ACTUALLY, the proposed amendment is not a bad approach in that, in the real world, signing multi-year rental agreements tends to lower the price as the steady income stream being guaranteed is worth a concession from the owner. That’s why the state estimates this change could save $66 million over a decade — a more impressive way of saying $6.6 million a year.
This switch to multi-year deals was one of the recommendations made by a task force of business leaders put together by Lt. Gov. Casey Cagle, a Republican, two years ago in the hunt for how to reduce state spending. Additionally, Sen. Donzella James, D-Atlanta, who sits on the State Properties Committee, has observed “We have multiple cases of state properties, some leased out for 100 years, with no guidelines and no structure. They always told us we couldn’t fix it because it was in the Constitution. This is in order to make sure we ... have control of what’s going on.”
Such seemingly rare bipartisanship may explain how this passed the General Assembly with zero opposing votes in the Senate and only three in the House.
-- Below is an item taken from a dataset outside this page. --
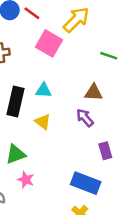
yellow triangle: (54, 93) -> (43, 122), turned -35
The measure also would authorize the property panel to sign a deal with a licensed real-estate broker for transaction management. That is wise but, based on track record, a good guess would be that this might well be someone of whom whichever party is in power is fond. That’s not so wise and only one of the elements that might give voters some pause.
It comes down to this: The amendment actually is “good business” if inclined to trust the government as much as one trusts one’s own bank. That level of confidence has sadly been missing for some time as regards state government and left many voters inclined to trust what goes on there about as far as they can toss the Gold Dome.
THOSE OF such frame of mind may wish to avoid becoming too weary by the time they get to the end of a long ballot. The usual inclination then is just to get it over with and mark whatever one did right before, which this time would be a “yes” or “no” on the charter thing.
This should be of far more interest to Greater Rome’s voters than they know. If approved this could well help determine what will happen to the huge, empty Northwest Georgia Regional Hospital campus in the center of Rome. Its fate will be ultimately handled by the same property commission, charged with not only providing needed space for government operations but also with disposing of the considerable number of vacant or mothballed facilities the state has been piling up.
For example, the ex-hospital could be sold to a private company with a leaseback for them to operate it as a prison, or to a nonprofit as a state shelter for the homeless … or for a new college campus. Or the state might “sell” it to Rome for $1 with a specified share of any rents generated in the following 20 years.
In reading the fine print of the measure (which likely almost no one has) and considering the discussion about it (which does not exist until now) it really does sound better than the haphazard, short-term way such matters are now handled. On the other hand, it is impossible to miss that in the matter of rents the “shall” pay — that means must pay in legal jargon — has been changed to “may” pay in the final version. On the other hand, if passing empty property on to a doer of good deeds that could be nice. Everything depends on how things are done.
From the standpoint of more efficient management of state space needs and holdings the amendment would appear an overdue move. From the standpoint of it clearly giving even more power to a bureaucracy that many believe is already muscle-bound, it may be cause for voter skepticism.
MOST VOTERS who are also our readers, having now been vaguely informed as to what this is about, know which side of trusting/not trusting government they are on and thus need no instruction on our part regarding how to proceed.